Problem set:
1. The text on Christian leadership failure describes the ways that faithful Christian leaders live every day. List each of these practices.
2. Copy out the passage of the text on Christian leadership failure from "Of course, this" to "themselves are struggling.".

Given text:
┏━━
I saw another article about a failed pastoral leader. This one committed adultery with a married congruent. According to the article, the Lutheran pastor had already stopped the relationship and confessed to his wife months prior, but the married congruent ‘s husband had just found out about the relationship and reported the pastor to police. In this particular state, it is a crime (punishable with years in prison) for a person in a place of pastoral/counselor leadership to have sexual relations with a person seeking help, even if the person is consensual.
It’s disheartening to say the least. This pastor has a wife and five children who now have to publicly endure and cope with his hurtful actions. The pastor’s accomplice (in this case) will certainly have her own pain to deal with as well. In this particular circumstance, the pastor was not charged because the Prosecutor determined that the infidelity was not done while or during any ongoing counseling. Still, damage has been done, and the fallout is huge.
Of course, this is only one instance of Christian leadership failure that has made the headlines. I could name headline after headline of Christian leaders from all denominations that have wronged people in various ways by doing the very things they preach against. But, naming names and pointing fingers is not the point I want to make here.
The first point I’d like to make is that for every one failed Christian leader that makes the headlines there are hundreds of good Christian leaders, who, because of their faithfulness don’t make front page news. Those who live every day in a Christian leadership role keeping their eyes on Jesus, resisting temptation, reading the word, seeking the Lord in prayer and have a strong fellowship of accountability to a Christian friend or friends that they can go to when they themselves are struggling.
┗━━
Provided records:
┏━━
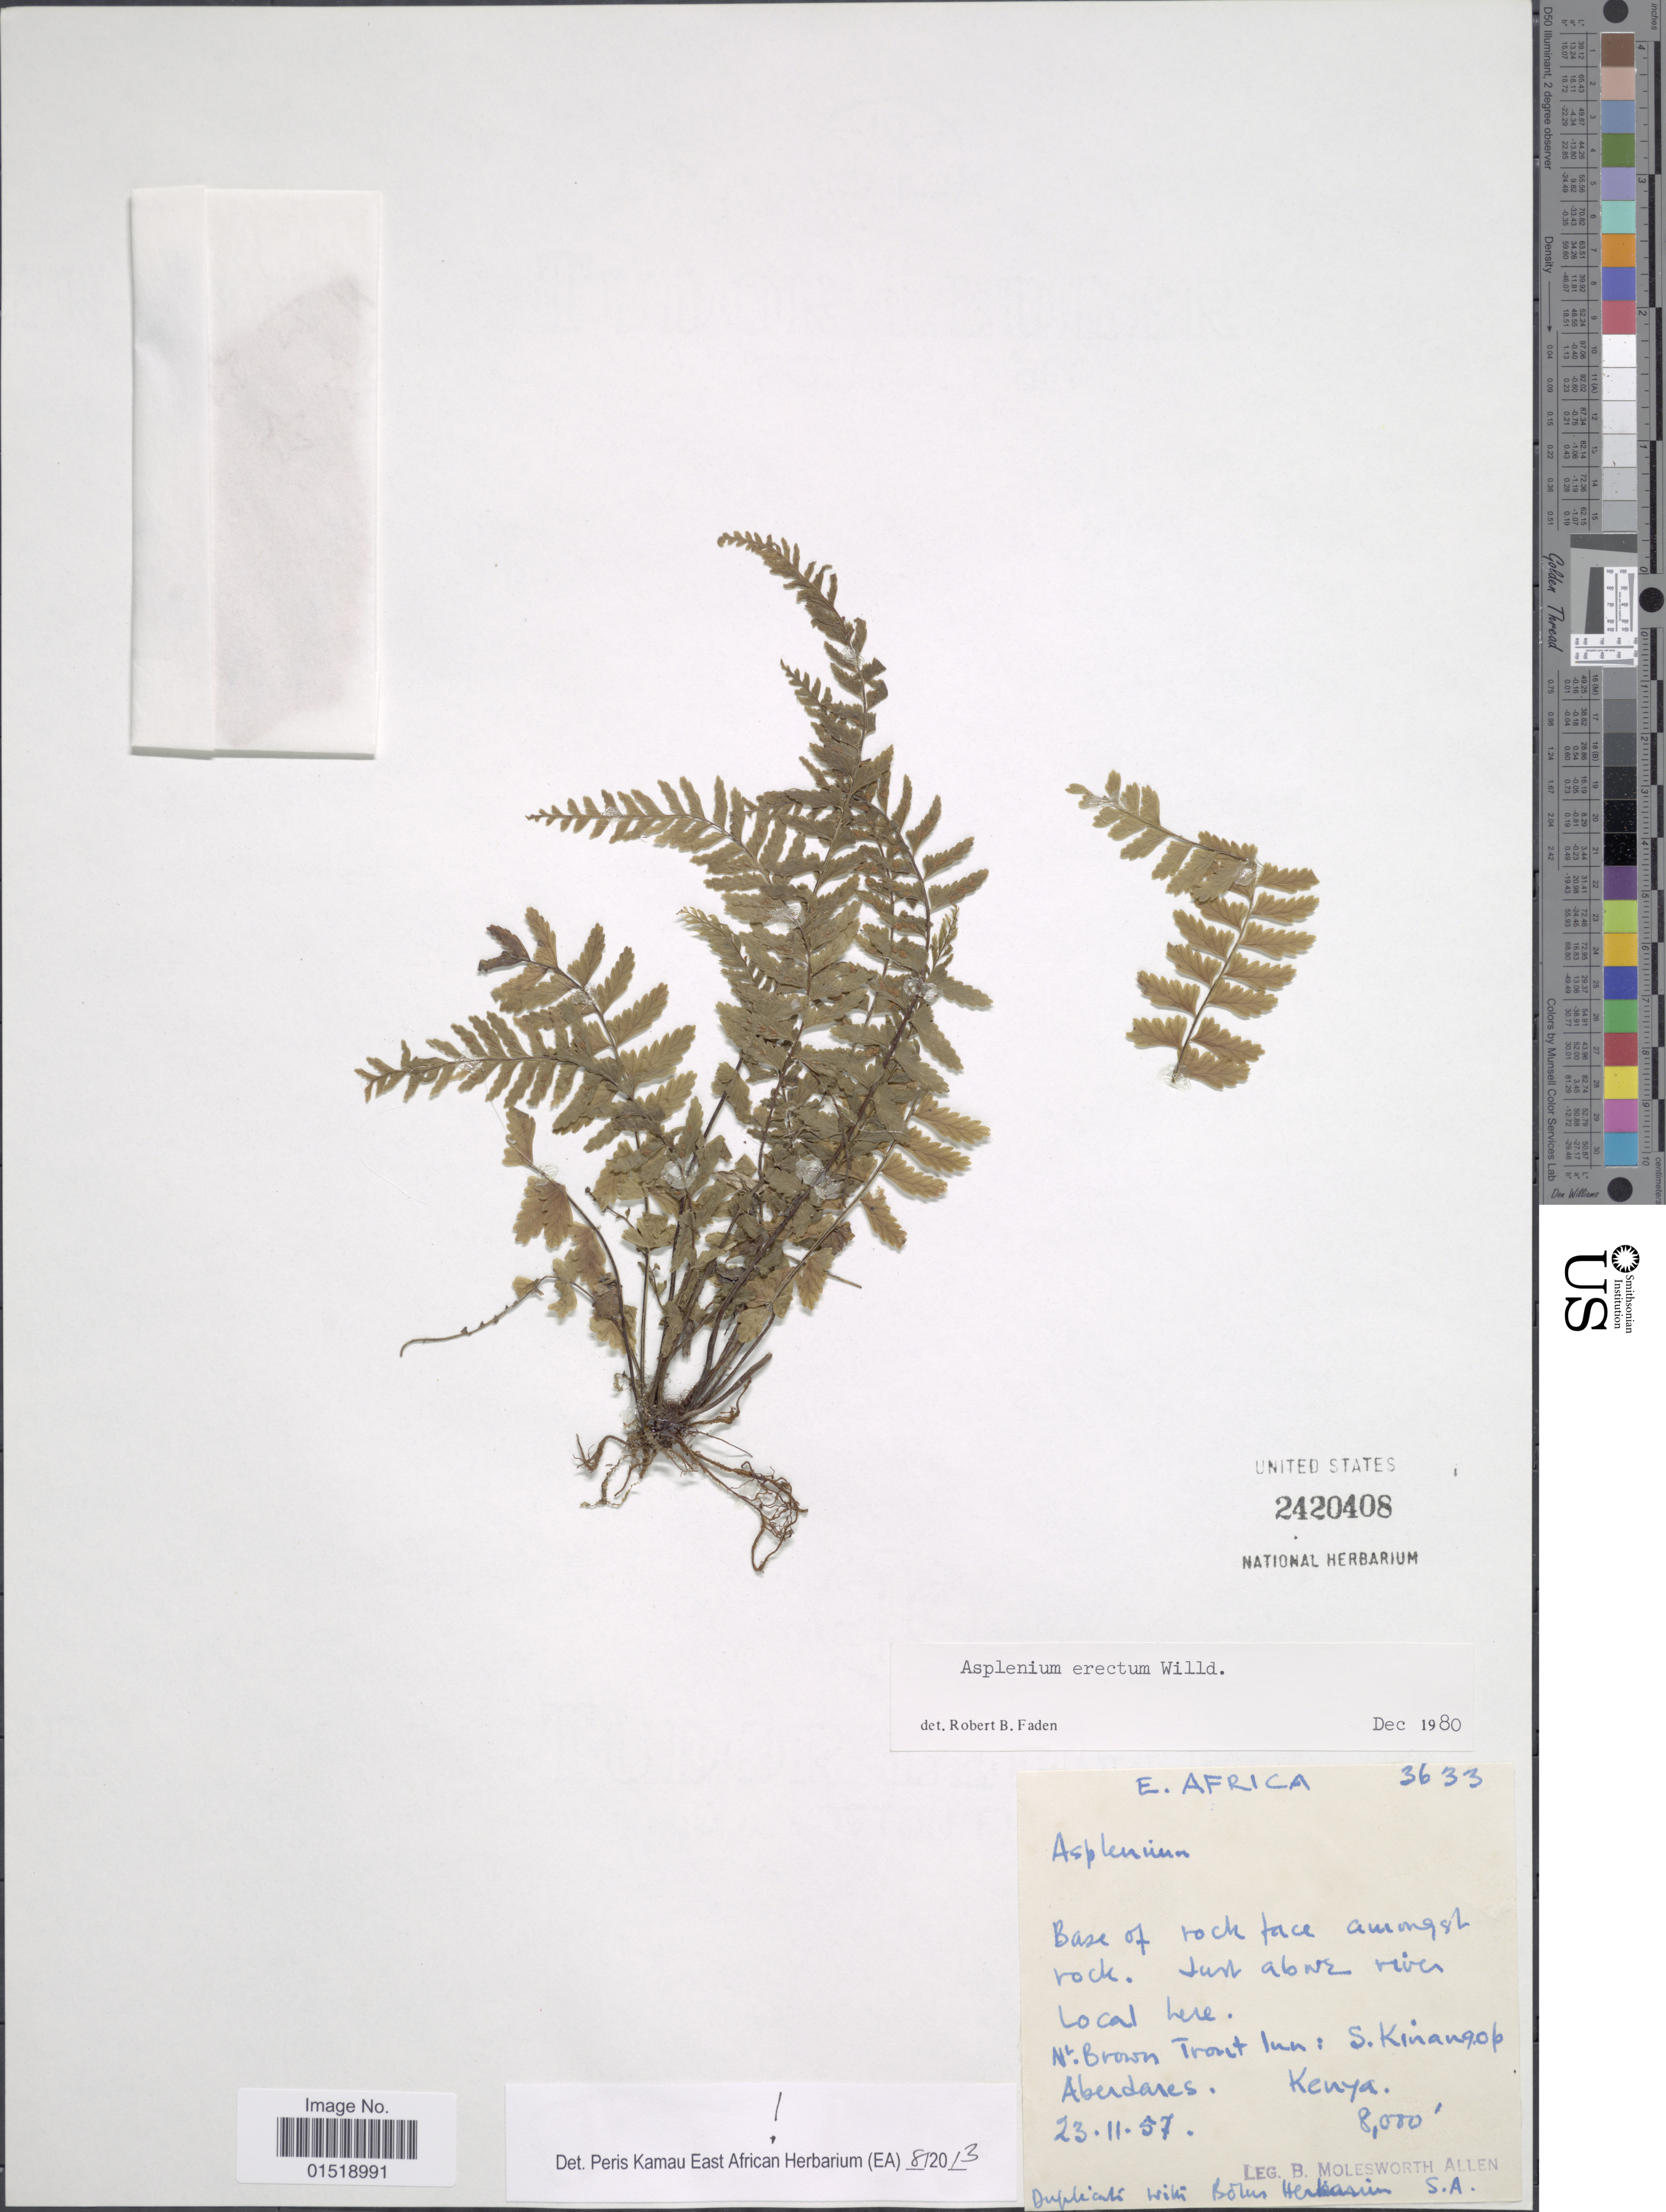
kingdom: Plantae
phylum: Tracheophyta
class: Polypodiopsida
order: Polypodiales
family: Aspleniaceae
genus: Asplenium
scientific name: Asplenium erectum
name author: Bory ex Willd.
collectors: B. E. G. Molesworth-Allen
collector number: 3633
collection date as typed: Transcribed d/m/y: 23/11/57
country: Kenya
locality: Nr. Brown Trout Inn [Near Brown Trout Inn]: S. Kinangop, Aberdares.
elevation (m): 2438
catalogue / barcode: US 2420408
┗━━
Completed exercise:
1.
- keeping their eyes on Jesus
- resisting temptation
- reading the word
- seeking the Lord in prayer
- having a strong fellowship of accountability to a Christian friend or friends that they can go to when they themselves are struggling

2.
Of course, this is only one instance of Christian leadership failure that has made the headlines. I could name headline after headline of Christian leaders from all denominations that have wronged people in various ways by doing the very things they preach against. But, naming names and pointing fingers is not the point I want to make here.
The first point I’d like to make is that for every one failed Christian leader that makes the headlines there are hundreds of good Christian leaders, who, because of their faithfulness don’t make front page news. Those who live every day in a Christian leadership role keeping their eyes on Jesus, resisting temptation, reading the word, seeking the Lord in prayer and have a strong fellowship of accountability to a Christian friend or friends that they can go to when they themselves are struggling.